In 2014, Feld Entertainment won $25.2 million in settlements from a number of animal-rights groups, including the Humane Society of the United States, ending a 14-year legal battle over unproven allegations that Ringling circus employees mistreated elephants.

The initial lawsuit was filed in 2000 by a former Ringling barn helper who was later found to have been paid at least $190,000 by the animal-rights groups that helped bring the lawsuit. The judge called him "essentially a paid plaintiff" who lacked credibility and standing to sue. The judge rejected the abuse claims following a 2009 trial.

==Health record==
In 1999, the center failed a USDA inspection under the Animal Welfare Act due to its restraint policy. At least one case of tuberculosis was noted at this time.
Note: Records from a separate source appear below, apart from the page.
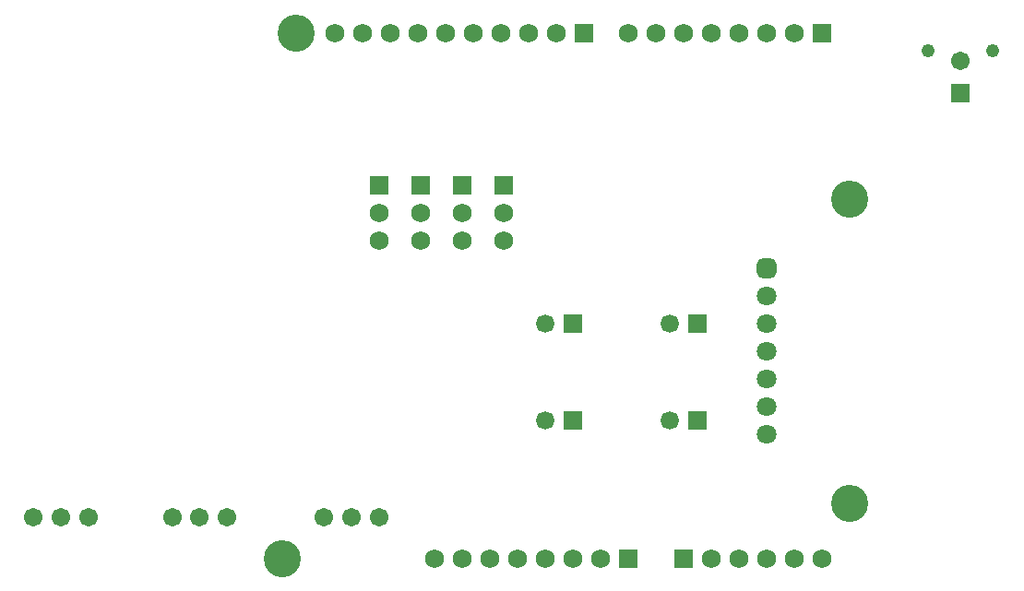
<source format=gbs>
G04*
G04 #@! TF.GenerationSoftware,Altium Limited,Altium Designer,25.2.1 (25)*
G04*
G04 Layer_Color=16711935*
%FSLAX44Y44*%
%MOMM*%
G71*
G04*
G04 #@! TF.SameCoordinates,3C1D010B-D615-4C1A-A092-7D16AA53BB1E*
G04*
G04*
G04 #@! TF.FilePolarity,Negative*
G04*
G01*
G75*
%ADD32C,1.7032*%
%ADD33R,1.7082X1.7082*%
%ADD34C,1.7082*%
%ADD35C,1.2232*%
%ADD36C,1.8032*%
G04:AMPARAMS|DCode=37|XSize=1.8032mm|YSize=1.8032mm|CornerRadius=0.5016mm|HoleSize=0mm|Usage=FLASHONLY|Rotation=270.000|XOffset=0mm|YOffset=0mm|HoleType=Round|Shape=RoundedRectangle|*
%AMROUNDEDRECTD37*
21,1,1.8032,0.8000,0,0,270.0*
21,1,0.8000,1.8032,0,0,270.0*
1,1,1.0032,-0.4000,-0.4000*
1,1,1.0032,-0.4000,0.4000*
1,1,1.0032,0.4000,0.4000*
1,1,1.0032,0.4000,-0.4000*
%
%ADD37ROUNDEDRECTD37*%
%ADD38R,1.6900X1.6900*%
%ADD39C,1.6900*%
%ADD40R,1.7532X1.7532*%
%ADD41C,1.7532*%
%ADD42R,1.7272X1.7272*%
%ADD43C,1.7272*%
%ADD44C,3.4032*%
D32*
X-88500Y63500D02*
D03*
X-63500D02*
D03*
X-38500D02*
D03*
X38900D02*
D03*
X63900D02*
D03*
X88900D02*
D03*
X178200D02*
D03*
X203200D02*
D03*
X228200D02*
D03*
D33*
X762000Y452600D02*
D03*
D34*
Y482600D02*
D03*
D35*
X792000Y492000D02*
D03*
X732000D02*
D03*
D36*
X584200Y139700D02*
D03*
Y165100D02*
D03*
Y215900D02*
D03*
Y266700D02*
D03*
Y241300D02*
D03*
Y190500D02*
D03*
D37*
Y292100D02*
D03*
D38*
X406400Y241300D02*
D03*
Y152400D02*
D03*
X520700D02*
D03*
Y241300D02*
D03*
D39*
X381000D02*
D03*
Y152400D02*
D03*
X495300D02*
D03*
Y241300D02*
D03*
D40*
X342900Y368300D02*
D03*
X304800D02*
D03*
X266700D02*
D03*
X228600D02*
D03*
D41*
X342900Y342900D02*
D03*
Y317500D02*
D03*
X304800Y342900D02*
D03*
Y317500D02*
D03*
X266700Y342900D02*
D03*
Y317500D02*
D03*
X228600Y342900D02*
D03*
Y317500D02*
D03*
D42*
X635000Y508000D02*
D03*
X457200Y25400D02*
D03*
X416560Y508000D02*
D03*
X508000Y25400D02*
D03*
D43*
X558800Y508000D02*
D03*
X533400D02*
D03*
X508000D02*
D03*
X482600D02*
D03*
X457200D02*
D03*
X609600D02*
D03*
X584200D02*
D03*
X381000Y25400D02*
D03*
X355600D02*
D03*
X330200D02*
D03*
X304800D02*
D03*
X279400D02*
D03*
X431800D02*
D03*
X406400D02*
D03*
X187960Y508000D02*
D03*
X213360D02*
D03*
X238760D02*
D03*
X264160D02*
D03*
X289560D02*
D03*
X314960D02*
D03*
X340360D02*
D03*
X365760D02*
D03*
X391160D02*
D03*
X635000Y25400D02*
D03*
X609600D02*
D03*
X584200D02*
D03*
X558800D02*
D03*
X533400D02*
D03*
D44*
X660400Y355600D02*
D03*
X152400Y508000D02*
D03*
X139700Y25400D02*
D03*
X660400Y76200D02*
D03*
M02*

</source>
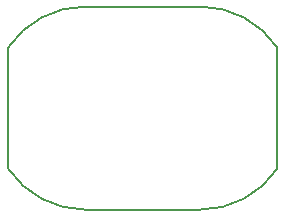
<source format=gbr>
%TF.GenerationSoftware,KiCad,Pcbnew,7.0.2*%
%TF.CreationDate,2023-10-04T16:53:15-06:00*%
%TF.ProjectId,igloo31,69676c6f-6f33-4312-9e6b-696361645f70,rev?*%
%TF.SameCoordinates,Original*%
%TF.FileFunction,Profile,NP*%
%FSLAX46Y46*%
G04 Gerber Fmt 4.6, Leading zero omitted, Abs format (unit mm)*
G04 Created by KiCad (PCBNEW 7.0.2) date 2023-10-04 16:53:15*
%MOMM*%
%LPD*%
G01*
G04 APERTURE LIST*
%TA.AperFunction,Profile*%
%ADD10C,0.200000*%
%TD*%
G04 APERTURE END LIST*
D10*
X-4850000Y-8600000D02*
X4850000Y-8600000D01*
X-4850000Y8600000D02*
X4850000Y8600000D01*
X11407800Y5110000D02*
X11407800Y-5110000D01*
X-11407800Y5110000D02*
X-11407800Y-5110000D01*
X-11407800Y-5110000D02*
G75*
G03*
X-4850000Y-8600000I6557799J4416136D01*
G01*
X-4850000Y8599999D02*
G75*
G03*
X-11407799Y5109999I-1J-7906135D01*
G01*
X11407801Y5110001D02*
G75*
G03*
X4850000Y8600000I-6557801J-4416141D01*
G01*
X4850000Y-8599998D02*
G75*
G03*
X11407799Y-5109999I0J7906138D01*
G01*
M02*

</source>
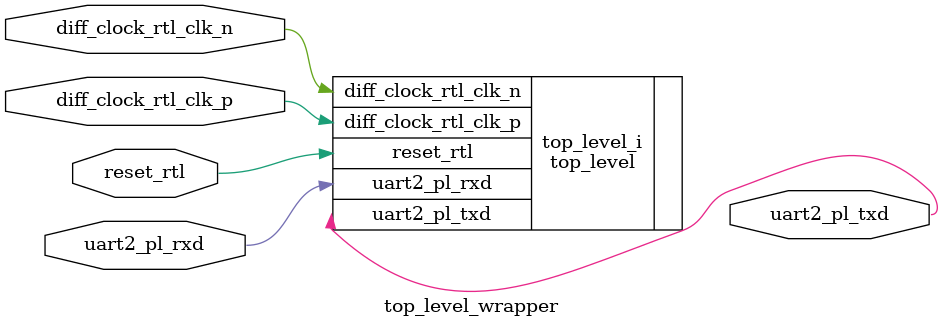
<source format=v>
`timescale 1 ps / 1 ps

module top_level_wrapper
   (diff_clock_rtl_clk_n,
    diff_clock_rtl_clk_p,
    reset_rtl,
    uart2_pl_rxd,
    uart2_pl_txd);
  input diff_clock_rtl_clk_n;
  input diff_clock_rtl_clk_p;
  input reset_rtl;
  input uart2_pl_rxd;
  output uart2_pl_txd;

  wire diff_clock_rtl_clk_n;
  wire diff_clock_rtl_clk_p;
  wire reset_rtl;
  wire uart2_pl_rxd;
  wire uart2_pl_txd;

  top_level top_level_i
       (.diff_clock_rtl_clk_n(diff_clock_rtl_clk_n),
        .diff_clock_rtl_clk_p(diff_clock_rtl_clk_p),
        .reset_rtl(reset_rtl),
        .uart2_pl_rxd(uart2_pl_rxd),
        .uart2_pl_txd(uart2_pl_txd));
endmodule

</source>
An action over these issues was stated in a local court against the Center in June 2000. The action was brought by the American Society for the Prevention of Cruelty to Animals, the Animal Protection Institute, the Animal Welfare Institute, the Fund for Animals, and Tom Rider, a former employee of Ringling Bros. In late 2009, the suit was dismissed by the courts because it was ruled that the plaintiffs, ASPCA et al., as private citizens, were not allowed to bring suit against Feld Entertainment under the Endangered Species Act due to being "uninjured" by the acts in question. Although citizens' right to file suit under the act is stipulated in the act, the court did not allow it.

The court did not rule on the merits of the case, nor the video footage documenting severe hooking of elephants on Ringling show units. Various legal scholars have disputed the legal rigor of this ruling. Ringling Brothers and Barnum & Bailey publicists claim victory and have focused their defense on questioning the motives of whistle-blower Tom Rider and his relationship to animal welfare groups.

In 2003 and 2004, Conservation Center publicists announced that the Center had been given a clean bill of health by USDA inspectors.

In 2006, the Center was quarantined for a case of TB. Only one animal in the herd appears to have been affected.

Ringling Brothers asserts retired circus elephants living at the center have an average lifespan of up to 70 years, although they also list the oldest elephants to die at the facility as 55 and 62 years of age. A number of juvenile elephants have also died in Ringling possession, not at the facility, but while on tour with a Ringling Brothers show. It is likely elephants at Ringling's Florida Center may live longer than captive elephants in zoos, who live an average of 42 years, although not as long as wild elephants who, if protected from poaching, can typically live up to 65 or 70 years.

In 2021, the Center was permanently closed, its remaining elephants having been moved to White Oak Conservation.